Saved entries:
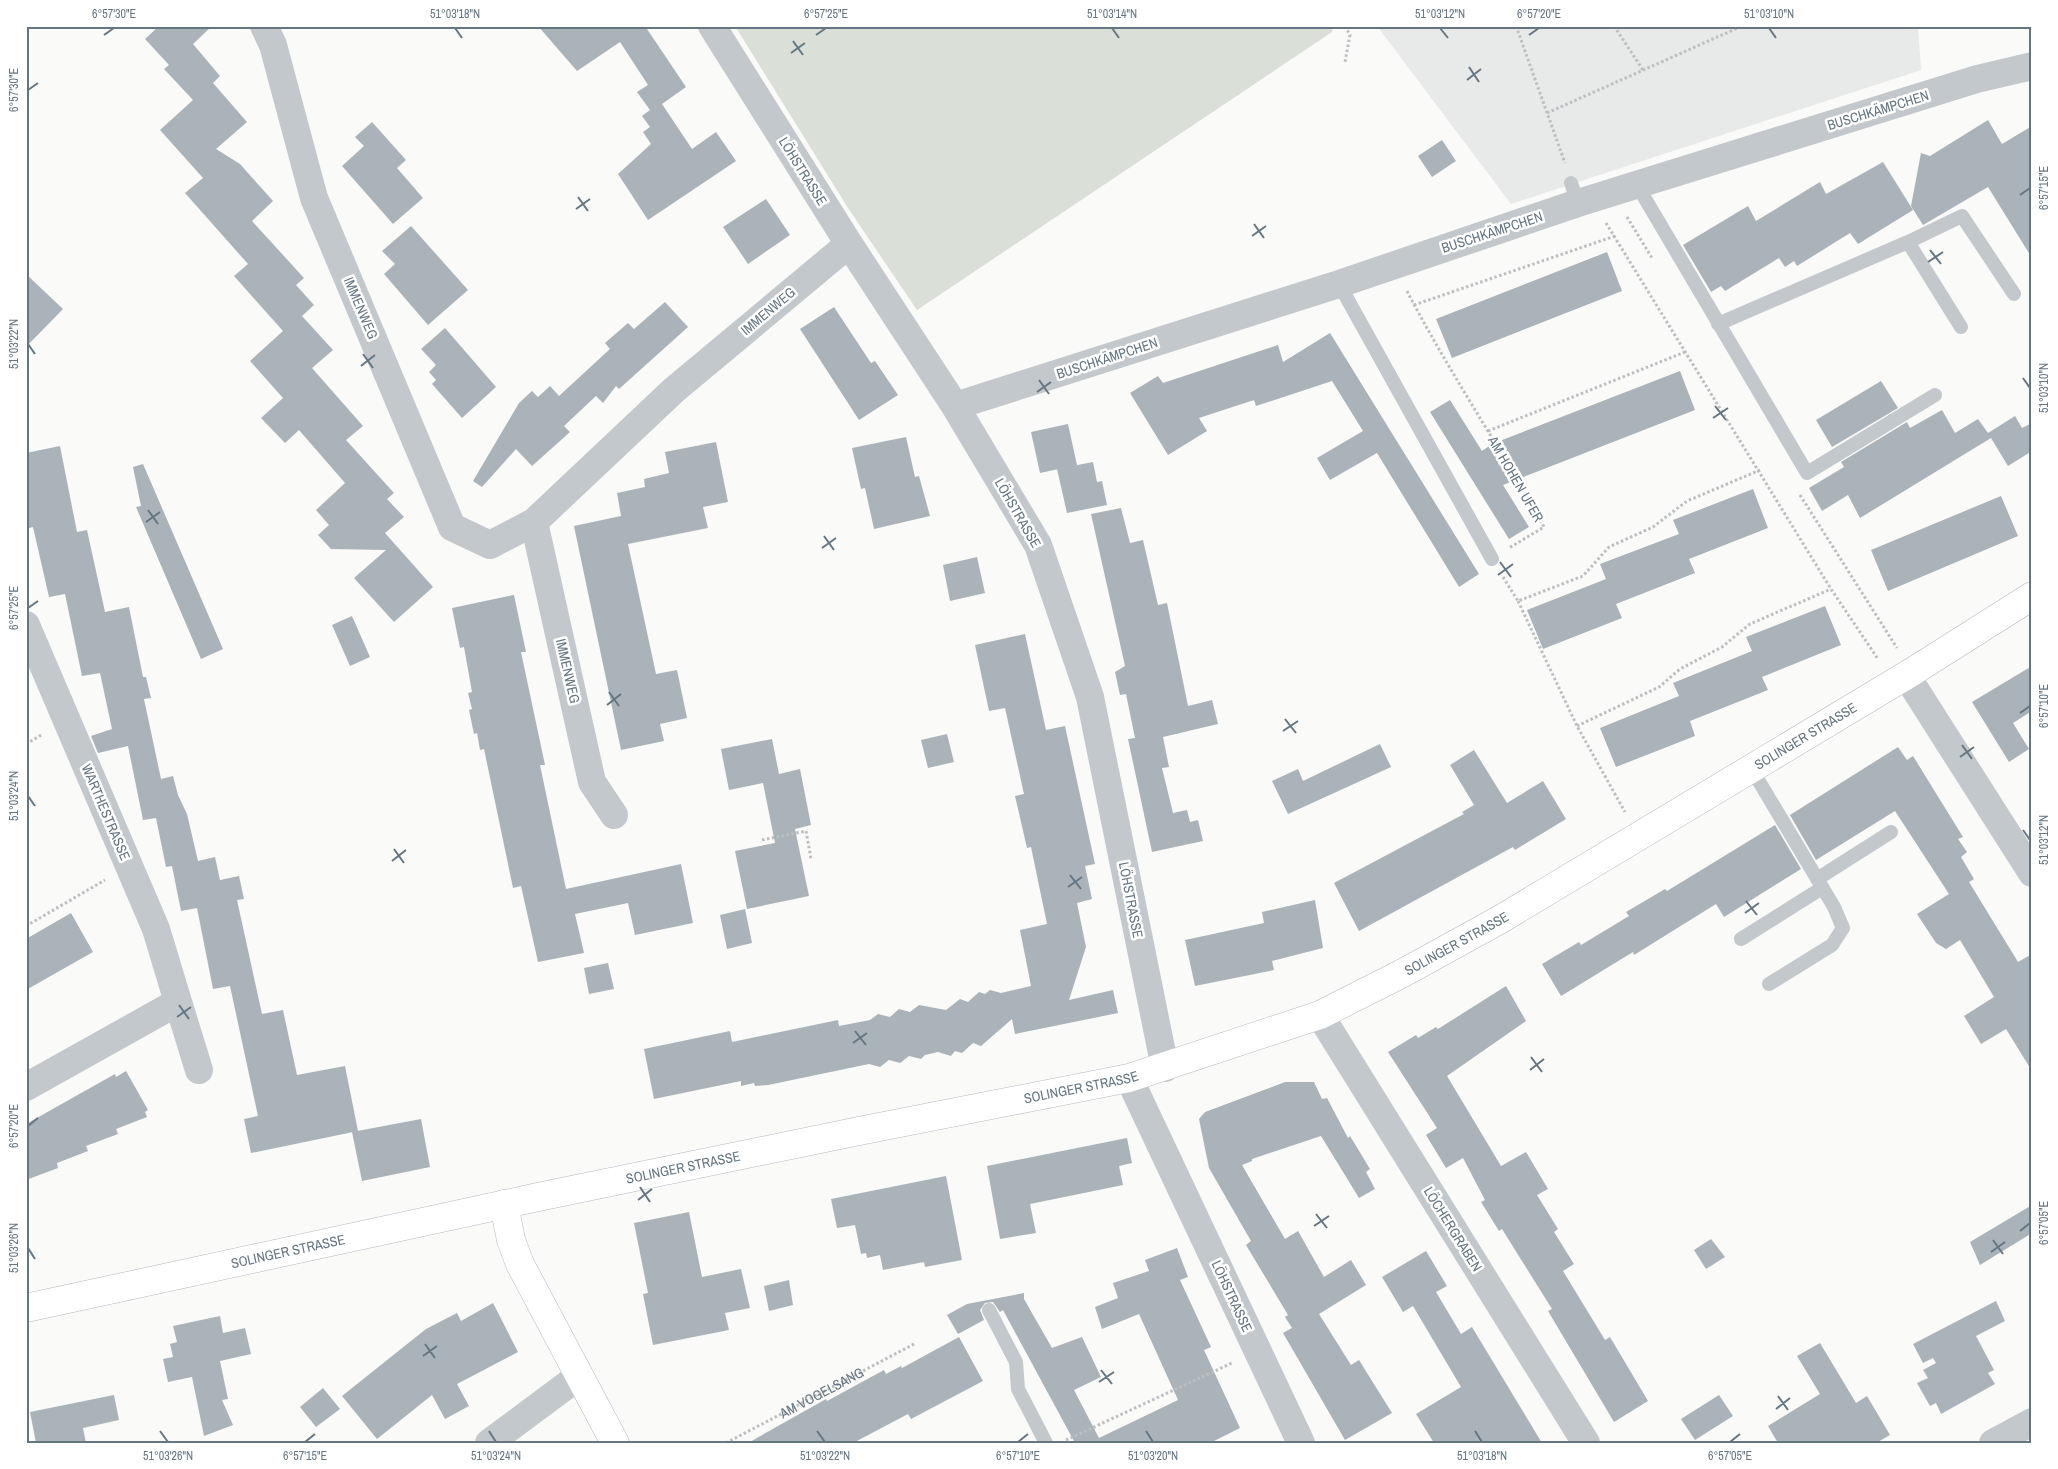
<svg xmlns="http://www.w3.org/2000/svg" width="2058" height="1469" font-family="'Archivo Narrow',sans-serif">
<rect width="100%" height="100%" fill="#fafaf8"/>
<path fill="#e8e9e9" d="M1377,26H1918L1921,70L1511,204Z"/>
<path fill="#dadfd7" d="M735,26H1333L1332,32L917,310L848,208Z"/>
<path fill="#aab3b9" d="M159,26H212L193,44L220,76L213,83L247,122L216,149L240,164L273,201L252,221L304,278L296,285L314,305L302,316L333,350L312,368L363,426L346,440L394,493L387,499L404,517L385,533L433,587L394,622L354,578L386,550L331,549L318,535L329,525L316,510L345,483L299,430L285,443L261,418L283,398L250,361L283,331L234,276L248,264L185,193L203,178L160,130L193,100L164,69L169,65L145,39Z
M538,26H645L686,87L662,104L692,149L716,132L736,161L648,220L618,174L651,144L643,132L650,127L642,116L650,110L637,92L648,85L620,42L577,71Z
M1988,120L2002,144L2032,126V258L1988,187L1923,225L1911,206L1921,153L1930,156Z
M372,122L406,160L397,168L423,198L393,224L342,166L364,146L355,137Z
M1442,140L1456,161L1432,177L1418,156Z
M1883,162L1913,210L1858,244L1850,233L1797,266L1794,261L1785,267L1779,258L1725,291L1721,286L1711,292L1683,245L1748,206L1756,221L1820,182L1826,194Z
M766,199L790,235L748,264L723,227Z
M411,226L468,290L428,325L384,274L395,264L382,251Z
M1607,252L1622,291L1452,358L1436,319Z
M26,274L63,309L26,347Z
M665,302L688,327L619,389L616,386L603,403L596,396L564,426L570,432L532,466L516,449L482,487L473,481L519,403L532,391L538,397L550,386L559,396L610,349L605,343L628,323L634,329Z
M834,307L871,363L875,361L898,395L859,420L800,329Z
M445,328L496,387L462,418L432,384L436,380L429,372L436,365L421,349Z
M1330,333L1479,574L1459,587L1377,453L1330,480L1317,458L1363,431L1332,381L1256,406L1254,400L1199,418L1207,431L1168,455L1130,393L1158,376L1163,383L1278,345L1283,362Z
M1680,371L1695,410L1503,485L1529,527L1509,539L1430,412L1450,400L1482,451L1492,444Z
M1881,381L1898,408L1832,447L1816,420Z
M1942,410L1955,433L1978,419L1988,433L2015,416L2022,428L2032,423V451L2008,466L1991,438L1860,518L1848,495L1822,511L1809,488L1844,467L1841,462L1907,422L1910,428Z
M1068,424L1077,465L1040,473L1031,432Z
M906,437L915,477L919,476L930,516L874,529L865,488L861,489L852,448Z
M716,442L728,502L703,507L708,528L628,544L656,674L677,670L687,718L660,724L664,741L621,750L574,526L621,516L617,493L645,487L644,479L669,473L665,452Z
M60,446L77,532L87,530L105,612L129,607L143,677H146L151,698L144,699L161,779L173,776L178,795L187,814L198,861L215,857L220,880L239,876L244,899L237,900L262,1014L283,1010L297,1075L345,1066L358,1131L251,1153L244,1119L258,1116L230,986L213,989L197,908L181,911L172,866L166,867L156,818L143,820L128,746L98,753L91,736L112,729L100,673L82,676L65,594L49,597L33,527L26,529V453Z
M1093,462L1097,482L1102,481L1107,505L1067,513L1057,469Z
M143,464L223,649L201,659L136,507L141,506L133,467Z
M1753,489L1768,528L1689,559L1695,573L1616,604L1622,618L1543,649L1527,610L1606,579L1600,564L1679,534L1673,520Z
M2001,496L2018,536L1888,591L1871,550Z
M1121,508L1130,543L1143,540L1158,605L1167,603L1188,706L1212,700L1218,724L1163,737L1169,767L1162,768L1173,813L1187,810L1190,822L1198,820L1203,841L1152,852L1128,739L1135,738L1126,694L1120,695L1115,672L1125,666L1091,514Z
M977,557L985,593L950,601L943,565Z
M514,595L526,652H521L545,765H540L566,889L681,864L693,923L635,935L628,903L575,914L584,953L538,962L521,886L513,888L484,749L480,750L477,733L474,734L469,710L472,709L468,693L472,692L464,647L460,648L452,608Z
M1825,606L1841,645L1762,677L1768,690L1690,721L1695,736L1616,767L1600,728L1679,696L1673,683L1752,651L1746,637Z
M352,616L370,657L350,666L332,625Z
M1025,634L1046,730L1065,726L1095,864L1085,866L1092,899L1077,903L1086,947L1069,1000L1113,990L1118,1013L1015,1034L1012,1019L981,1046L973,1043L962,1053L955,1051L951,1056L938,1052L925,1055L921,1059L909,1056L900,1063L889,1060L880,1067L869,1064L768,1085L755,1086L754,1083L741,1086V1081L654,1099L644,1049L730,1031L732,1042L838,1020L839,1026L870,1020L878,1014L890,1017L899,1009L910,1012L919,1005L946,1010L960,999L968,1002L979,992L985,994L990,990L1001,993L1031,986L1020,930L1047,924L1031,847L1027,848L1015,796L1024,794L1005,708L989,711L975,645Z
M2032,666V711L2013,723L2029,749L2009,762L1972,702Z
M947,734L954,762L928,768L921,740Z
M772,739L779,774L800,769L811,825L795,829L809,896L747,909L735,851L775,843L763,783L729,790L721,749Z
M1380,744L1391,767L1288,814L1272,781L1298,769L1303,781Z
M1898,747L1907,760L1913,756L1963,837L1958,839L1967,852L1961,857L1974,879L1969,882L2018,962L2032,954V1071L2006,1029L1981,1044L1964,1016L1994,997L1960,940L1946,949L1936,943L1917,914L1949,894L1895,811L1816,860L1790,815Z
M1474,750L1507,803L1543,781L1566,819L1515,850L1513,847L1359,931L1334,883L1464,814L1462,812L1474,805L1450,765Z
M1775,825L1801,869L1724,917L1716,904L1634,955L1633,952L1561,996L1542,964L1579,942L1581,945L1629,916L1626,912L1665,889L1667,891Z
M1315,900L1323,948L1272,961L1274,970L1195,986L1185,940L1264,923L1262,912Z
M745,909L752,943L727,949L720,915Z
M71,913L93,952L26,990V939Z
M608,963L614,989L589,994L584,968Z
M1506,986L1526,1021L1447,1076L1501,1166L1526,1152L1548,1189L1537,1195L1558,1229L1554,1232L1574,1264L1563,1271L1605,1340L1610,1337L1648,1401L1614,1422L1548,1311L1552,1309L1502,1229L1499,1231L1481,1202L1485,1200L1463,1158L1446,1168L1426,1135L1437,1128L1388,1052L1416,1035L1418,1038L1436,1027L1438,1029Z
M126,1071L148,1110L145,1112L147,1117L116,1129L118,1134L86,1146L88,1151L57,1163L58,1168L26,1180V1124L115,1074L116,1077Z
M1285,1082H1314L1322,1099L1327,1098L1348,1138L1350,1136L1370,1169L1366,1172L1375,1189L1359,1198L1321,1136L1252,1159V1161L1242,1165L1285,1239L1298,1231L1324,1277L1351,1260L1366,1285L1319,1314L1351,1365L1359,1360L1392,1413L1345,1440L1283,1333L1292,1328L1285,1317L1288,1315L1246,1245L1251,1241L1209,1168L1199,1119L1205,1112Z
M421,1119L430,1167L362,1181L352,1132Z
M1127,1138L1132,1163L1119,1166L1123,1185L1030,1204L1036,1233L1000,1239L987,1166Z
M946,1176L962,1260L925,1267L924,1262L883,1270L880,1255L867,1258L866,1253L861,1254L855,1225L837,1228L831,1199Z
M2032,1205V1233L1980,1265L1970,1242Z
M689,1212L702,1277L741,1269L750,1308L725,1313L729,1330L653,1345L643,1294L648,1293L634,1223Z
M1711,1239L1725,1257L1706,1269L1694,1250Z
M1177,1248L1188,1277L1180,1280L1211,1347L1204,1350L1240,1428L1210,1443H1075L1003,1310L1000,1312L993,1302L985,1303L980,1310L984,1320L958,1334L947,1315L967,1304L1024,1293V1299L1052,1348L1082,1337L1101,1377L1074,1390L1099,1438L1178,1400L1139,1314L1102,1329L1095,1307L1118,1298L1113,1283L1149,1271L1145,1260Z
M1426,1251L1447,1286L1436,1292L1461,1334L1472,1327L1542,1443H1434L1416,1414L1461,1387L1413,1306L1403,1312L1382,1277Z
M789,1280L793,1305L769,1311L764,1286Z
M1996,1301L2005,1321L1976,1336L1994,1370L1988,1373L1995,1384L1941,1414L1936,1403L1930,1406L1917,1383L1928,1378L1923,1370L1936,1363L1933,1358L1923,1363L1913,1344Z
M493,1303L518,1352L457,1384L469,1406L445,1419L432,1395L377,1439L342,1396L426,1329L457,1313L461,1321Z
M220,1316L223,1333L245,1328L251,1354L220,1361L228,1399L222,1400L233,1425L204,1436L192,1377L168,1382L163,1359L173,1357L170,1344L177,1342L173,1326Z
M959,1337L983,1381L911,1419L908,1414L853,1443H748L826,1399L827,1401L884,1370L886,1374L901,1366L902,1368Z
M1820,1343L1856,1403L1867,1396L1890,1435L1876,1443H1778L1768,1426L1820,1394L1797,1356Z
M323,1388L340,1409L316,1427L300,1407Z
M114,1395L119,1420L83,1428L86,1443H36L30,1412Z
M1719,1395L1733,1416L1695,1440L1681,1419Z"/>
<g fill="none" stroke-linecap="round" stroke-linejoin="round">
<g stroke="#b3babf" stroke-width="29">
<g id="secondary">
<path d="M504,1204L511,1240L520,1264L615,1443"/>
<path id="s2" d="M26,1308L538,1197L859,1131L1129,1078L1320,1015L1403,973L1501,919L1912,672L2032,596"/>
</g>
</g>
<g stroke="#bbbfc2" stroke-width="3" stroke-dasharray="2.5 2.5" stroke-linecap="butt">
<path d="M1345,26L1350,35L1345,62"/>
<path d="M1516,26L1565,163"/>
<path d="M1614,26L1643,70"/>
<path d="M1547,113L1742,26"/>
<path d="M1627,217L1652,258"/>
<path d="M1606,223L1831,589L1878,659"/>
<path d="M26,252L28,251"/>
<path d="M1407,291C1449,372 1500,447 1544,527L1509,548"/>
<path d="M1414,305L1615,236"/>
<path d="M1488,431L1685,352"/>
<path d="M1800,495L1897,648"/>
<path d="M1503,577L1518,601L1583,576L1609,547L1653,527L1687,501L1760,470"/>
<path d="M1518,601L1577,726L1625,812"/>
<path d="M1577,726L1659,687L1680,669L1722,647L1750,624L1831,589"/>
<path d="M26,744L43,734"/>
<path d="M762,840L806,831L811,859"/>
<path d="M26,926L105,880"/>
<path d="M1066,1440L1232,1363"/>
<path id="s1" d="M726,1443L916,1343"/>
</g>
<path stroke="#c3c8cc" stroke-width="14" d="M1571,183L1578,203
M1637,185L1807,473L1935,395
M1908,242L1962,216L2014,294
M1339,284L1492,559
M1718,324L1908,242L1961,327
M1751,768L1834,907L1843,928L1832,945L1769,984
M1817,879L1891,832
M1741,939L1822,888
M989,1310L1016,1362L1018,1389L1046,1443"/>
<path stroke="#c3c8cc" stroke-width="28" d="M264,26L273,45L314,198L452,527L490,545L534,522L592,782L614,815
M712,26L849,244L955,406L1038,545L1090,697L1165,1068
M955,406L1339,284L1578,203L1977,79L2032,66
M534,522L674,390L849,244
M26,625L156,929L178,1002L26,1087
M1906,675L2032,873
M178,1002L199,1070
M1320,1015L1586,1443
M1129,1078L1301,1443
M489,1443L579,1376
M1993,1443L2032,1422"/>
<use href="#secondary" stroke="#fff" stroke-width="28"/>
</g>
<path fill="none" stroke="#657683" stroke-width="2" d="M455,28L462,38M1112,28L1119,38M1440,28L1448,38M1769,28L1776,38M104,35L114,28M816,35L826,28M1529,35L1539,28M793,41L803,55M791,53L805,43M1469,67L1479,82M1467,80L1481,69M28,90L38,83M2020,195L2030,188M578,197L588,211M576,209L590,199M1254,224L1264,238M1252,236L1266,226M1930,250L1941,264M1928,262L1943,252M28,344L35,354M363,354L373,368M361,366L375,355M2023,378L2030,388M1039,380L1049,394M1037,392L1051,382M1715,406L1726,420M1713,418L1728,408M148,510L158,524M146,522L160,512M824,536L834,550M822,548L836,538M1500,562L1511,577M1498,575L1513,564M28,608L38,601M609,692L619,706M607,705L621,694M2020,713L2030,706M1285,719L1296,733M1283,731L1298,721M1962,745L1972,759M1960,757L1974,747M28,796L35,806M2023,830L2030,840M394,849L404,863M392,861L406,850M1070,875L1081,889M1068,887L1082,877M1746,901L1757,915M1745,913L1759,903M179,1005L189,1019M177,1017L191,1007M855,1031L866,1045M853,1043L867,1033M1531,1057L1542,1072M1530,1070L1544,1059M28,1126L38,1118M640,1187L650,1202M638,1200L652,1189M1316,1214L1327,1228M1314,1226L1329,1216M2020,1231L2030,1223M1993,1240L2003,1254M28,1248L35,1259M1991,1252L2005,1242M425,1344L435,1358M423,1356L437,1346M1101,1370L1112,1384M1099,1382L1114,1372M1778,1396L1788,1410M1776,1409L1790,1398M160,1431L168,1442M489,1431L496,1442M817,1431L825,1442M1146,1431L1153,1442M1475,1431L1482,1442M305,1442L315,1434M1018,1442L1028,1434M1730,1442L1740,1434"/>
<g text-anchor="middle" stroke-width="5" stroke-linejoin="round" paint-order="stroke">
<g font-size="14" fill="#657683" stroke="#fff">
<text transform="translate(1878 110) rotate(-17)" y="5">BUSCHKÄMPCHEN</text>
<text transform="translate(803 171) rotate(58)" y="5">LÖHSTRASSE</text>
<text transform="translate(1492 232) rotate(-18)" y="5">BUSCHKÄMPCHEN</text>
<text transform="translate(361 308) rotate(67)" y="5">IMMENWEG</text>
<text transform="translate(768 311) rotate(-40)" y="5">IMMENWEG</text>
<text transform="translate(1107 358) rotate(-18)" y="5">BUSCHKÄMPCHEN</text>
<text transform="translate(1516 479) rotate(60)" y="5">AM HOHEN UFER</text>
<text transform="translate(1018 513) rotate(60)" y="5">LÖHSTRASSE</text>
<text transform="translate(568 671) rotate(77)" y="5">IMMENWEG</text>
<text dy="5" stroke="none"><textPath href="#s2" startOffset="1888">SOLINGER STRASSE</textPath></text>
<text transform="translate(106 812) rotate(67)" y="5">WARTHESTRASSE</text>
<text transform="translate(1131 900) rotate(79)" y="5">LÖHSTRASSE</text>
<text dy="5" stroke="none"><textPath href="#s2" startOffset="1482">SOLINGER STRASSE</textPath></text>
<text dy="5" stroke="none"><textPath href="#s2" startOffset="1078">SOLINGER STRASSE</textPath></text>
<text dy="5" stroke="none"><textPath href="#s2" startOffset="672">SOLINGER STRASSE</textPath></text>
<text transform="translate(1453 1229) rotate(58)" y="5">LÖCHERGRABEN</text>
<text dy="5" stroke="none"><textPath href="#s2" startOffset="268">SOLINGER STRASSE</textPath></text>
<text transform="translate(1232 1296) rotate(65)" y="5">LÖHSTRASSE</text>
<text dy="5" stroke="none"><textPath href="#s1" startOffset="108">AM VOGELSANG</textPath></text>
</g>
</g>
<rect width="2058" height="1469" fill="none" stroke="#ffffff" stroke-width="55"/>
<rect x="28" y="28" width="2002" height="1414" fill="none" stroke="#657683" stroke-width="2"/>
<g font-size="12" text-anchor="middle" fill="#657683">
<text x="114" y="18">6°57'30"E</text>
<text x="455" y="18">51°03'18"N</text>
<text x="826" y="18">6°57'25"E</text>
<text x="1112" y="18">51°03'14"N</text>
<text x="1440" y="18">51°03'12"N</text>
<text x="1539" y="18">6°57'20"E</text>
<text x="1769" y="18">51°03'10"N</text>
<text transform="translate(14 90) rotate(-90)" y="4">6°57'30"E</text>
<text transform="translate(2044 188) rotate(-90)" y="4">6°57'15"E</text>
<text transform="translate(14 344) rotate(-90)" y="4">51°03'22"N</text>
<text transform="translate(2044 388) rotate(-90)" y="4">51°03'10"N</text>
<text transform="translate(14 608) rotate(-90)" y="4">6°57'25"E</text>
<text transform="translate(2044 706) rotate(-90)" y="4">6°57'10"E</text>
<text transform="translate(14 796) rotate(-90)" y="4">51°03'24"N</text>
<text transform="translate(2044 840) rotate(-90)" y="4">51°03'12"N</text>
<text transform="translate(14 1126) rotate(-90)" y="4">6°57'20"E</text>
<text transform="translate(2044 1223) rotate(-90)" y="4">6°57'05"E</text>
<text transform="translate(14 1248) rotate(-90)" y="4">51°03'26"N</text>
<text x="168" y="1460">51°03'26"N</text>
<text x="305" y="1460">6°57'15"E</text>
<text x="496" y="1460">51°03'24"N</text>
<text x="825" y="1460">51°03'22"N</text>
<text x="1018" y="1460">6°57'10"E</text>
<text x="1153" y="1460">51°03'20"N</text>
<text x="1482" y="1460">51°03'18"N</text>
<text x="1730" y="1460">6°57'05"E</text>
</g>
</svg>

_ACTIVITY:_
Extract each line holding the word "linejoin" from the records.

_THE ANSWER:_
<g fill="none" stroke-linecap="round" stroke-linejoin="round">
<g text-anchor="middle" stroke-width="5" stroke-linejoin="round" paint-order="stroke">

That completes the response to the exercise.